Who knows if they can be swayed in their decision making? All I know is that I am not the one to sway them. But, I can damn well put my thoughts out into the universe.
I tried to avoid naming films here that I will be talking about for the next several weeks because that would get monotonous for you and for me. However, every one of these films deserves a second look or a first look.
For your consideration:
Best Picture -- I’m Still Here
Much derided upon its release as a deceitful, deplorable gimmick, the film stands as a record of unparalleled dedication to the craft of acting and filmmaking. The reality is not the point. The point is that director Casey Affleck and star Joaquin Phoenix dedicated two years of their real lives to pulling off a magnificent magic trick of a film.
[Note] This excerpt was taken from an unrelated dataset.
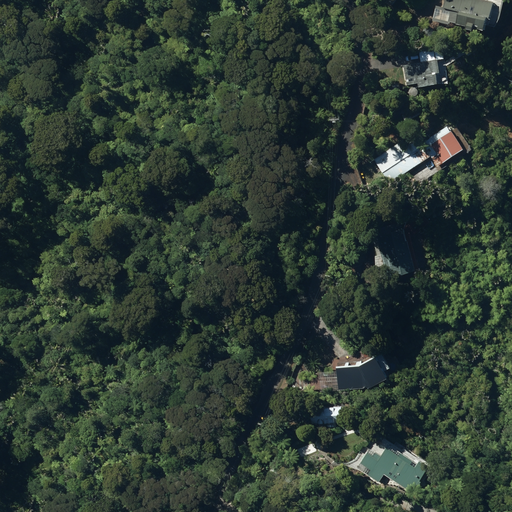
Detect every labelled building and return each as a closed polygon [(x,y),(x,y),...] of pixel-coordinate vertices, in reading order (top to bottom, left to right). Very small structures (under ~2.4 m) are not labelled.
[(462,6),(459,18),(483,23),(485,14),(488,15),(492,0),(446,0),(446,2),(462,6)] [(438,4),(435,16),(450,20),(451,16),(453,16),(454,17),(456,8),(438,4)] [(417,81),(418,85),(438,82),(436,71),(440,71),(438,58),(403,63),(405,81),(413,80),(413,82),(417,81)] [(390,165),(396,175),(431,153),(437,163),(464,146),(451,125),(414,148),(408,137),(377,156),(384,168),(390,165)] [(378,235),(388,276),(415,269),(405,228),(378,235)] [(319,371),(321,391),(372,385),(386,376),(382,370),(389,365),(381,352),(359,365),(336,368),(336,369),(319,371)] [(309,406),(310,423),(341,421),(341,405),(309,406)] [(371,448),(359,467),(380,481),(385,473),(413,492),(421,481),(419,480),(428,466),(419,460),(417,463),(390,445),(382,456),(371,448)]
This is a truly special achievement that has not been fully appreciated and may not be for a long time.
Best Director -- Tim Heatherington and Sebastian Junger for Restrepo
With a platoon of American troops, they walked into the most dangerous place in the world, filmed it, and brought it back for the world to see. Some have criticized the film for not taking a point of view, but that is precisely the film’s strength. The viewer must decide for himself whether the war that Heatherington and Junger are reporting is good or right or fair. The filmmakers show courage both by embedding themselves with the troops and by trusting their images over any message.
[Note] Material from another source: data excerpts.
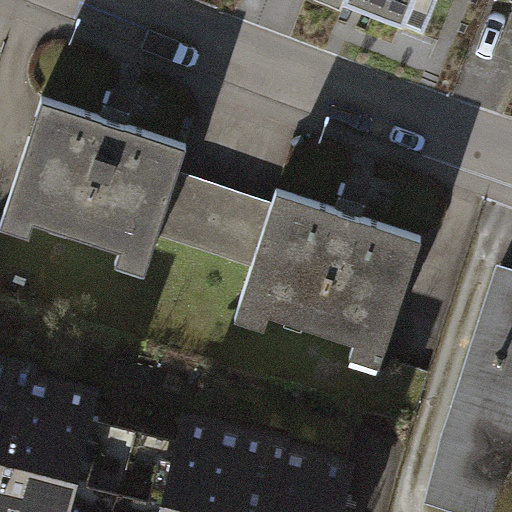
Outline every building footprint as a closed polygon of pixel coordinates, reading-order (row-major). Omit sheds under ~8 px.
[(313,0),(341,11),(344,4),(403,28),(405,22),(423,29),(434,0),(313,0)] [(34,95),(0,197),(0,209),(139,255),(147,230),(168,168),(177,142),(117,122),(103,118),(91,114),(34,95)] [(264,199),(168,168),(147,230),(243,262),(264,199)] [(243,262),(231,299),(374,347),(412,233),(350,213),(269,186),(264,199),(243,262)] [(511,511),(511,270),(501,268),(431,495),(452,501),(448,511),(511,511)] [(0,351),(0,511),(336,511),(355,445),(0,351)]
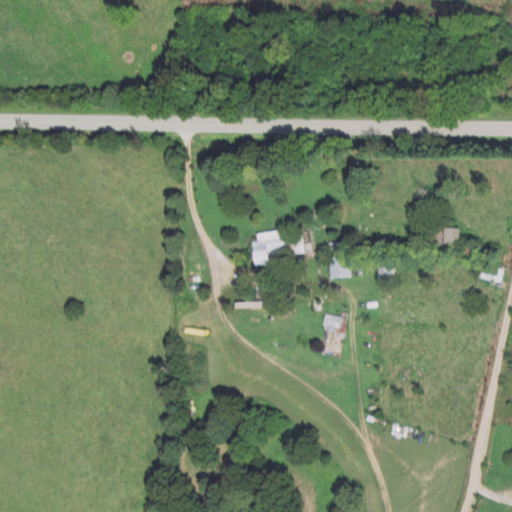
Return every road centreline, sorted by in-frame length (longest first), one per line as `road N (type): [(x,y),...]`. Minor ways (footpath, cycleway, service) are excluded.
road 1 (residential): [(511,122),(0,115)]
road 2 (residential): [(511,254),(453,511)]
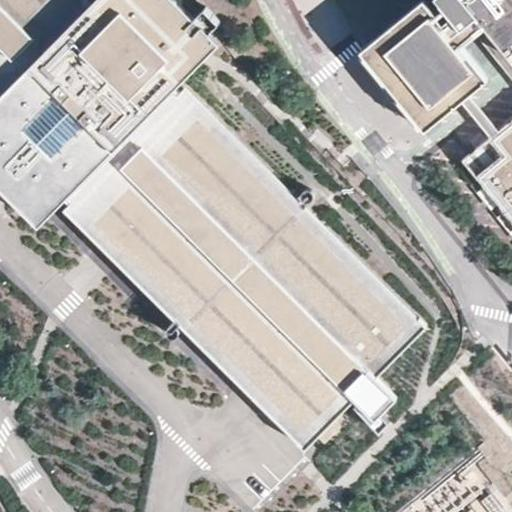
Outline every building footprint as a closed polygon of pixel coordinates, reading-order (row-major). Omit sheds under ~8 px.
[(298,440),(307,448),(318,437),(325,444),(348,421),(340,414),(356,398),(360,401),(355,406),(380,430),(389,420),(381,413),(398,397),(377,376),(427,326),(419,318),(180,82),(221,42),(210,32),(221,21),(206,6),(195,17),(178,0),(0,0),(0,183),(41,224),(67,197),(71,202),(66,207),(300,438),(298,440)] [(454,33),(426,0),(421,0),(361,49),(426,128),(489,77),(461,42),(484,24),(477,15),(460,28),(454,33)] [(511,0),(450,0),(458,10),(451,16),(460,28),(477,15),(484,24),(509,54),(511,51),(511,0)] [(511,120),(465,158),(511,215),(511,120)] [(392,237),(348,181),(333,192),(377,249),(392,237)] [(511,511),(511,509),(478,459),(400,511),(511,511)]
Best Supporting Actress -- Mary Elizabeth Winstead in Scott Pilgrim vs. the World
As Ramona Flowers, Winstead is called upon to be the dream girl of every geek, nerd, and gamer in the world. She’s smart, sarcastic, cool, and perfect for the hero (us). Except that she is a real person, with real problems and a sad, unfortunate past. What makes Winstead’s performance so great is that she perfectly evokes the been-there-done-that-and-left sadness that makes Flowers such a fully realized foil for Pilgrim. The movie does not work without her.
Cinematography -- Newton Thomas Sigel for Leap Year
This is a slight romantic comedy about which the lead actor stated he only showed up for the pay day. No one could blame the crew for phoning it in as well. It is a credit to Sigel that he did not. So, despite the fluffy plot and “clever misunderstandings,” the countrysides, vistas, and castles look gorgeous on screen. Lit beautifully and shot beautifully, Sigel deserved a better story on which to hang his considerable gifts.
Art Direction/Set Design -- Aline Bonetto for Micmacs
Most will remember Jeanne-Pierre Jeunet for his work on Amelie (also designed by Bonetto). Like most of his films, Micmacs takes place in a world that exists only in imagination; however, that world is so well rendered that it takes on an air of absolute realism because the feelings and the sensations are real. Bonetto’s sense of color and texture brings Jeunet’s world to life.